The required output is the run of lines from the one holding "It’s a safe way to spend money in other" through the final line of the listing, restated word for word, with no pictures.

◇ ◇ ◇ ◇ ◇

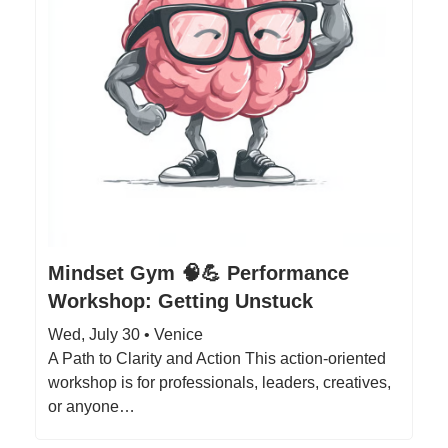
Mindset Gym 🧠💪 Performance
Workshop: Getting Unstuck
Wed, July 30 • Venice
A Path to Clarity and Action This action-oriented
workshop is for professionals, leaders, creatives,
or anyone…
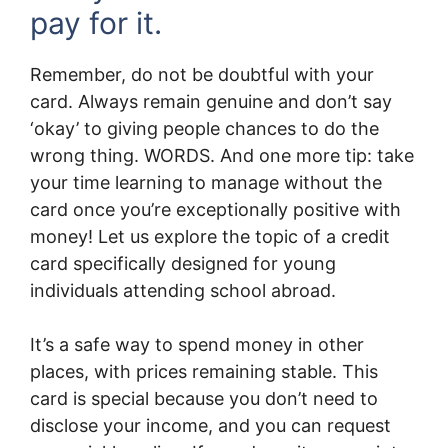
pay for it.
Remember, do not be doubtful with your
card. Always remain genuine and don’t say
‘okay’ to giving people chances to do the
wrong thing. WORDS. And one more tip: take
your time learning to manage without the
card once you’re exceptionally positive with
money! Let us explore the topic of a credit
card specifically designed for young
individuals attending school abroad.
It’s a safe way to spend money in other
places, with prices remaining stable. This
card is special because you don’t need to
disclose your income, and you can request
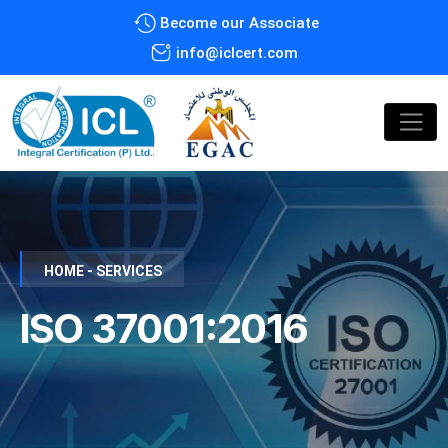
Become our Associate
info@iclcert.com
HOME - SERVICES
ISO 37001:2016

◇ ◇ ◇ ◇ ◇

◆ RESPONSE AREA:
It’s a safe way to spend money in other
places, with prices remaining stable. This
card is special because you don’t need to
disclose your income, and you can request
Become our Associate
info@iclcert.com
HOME - SERVICES
ISO 37001:2016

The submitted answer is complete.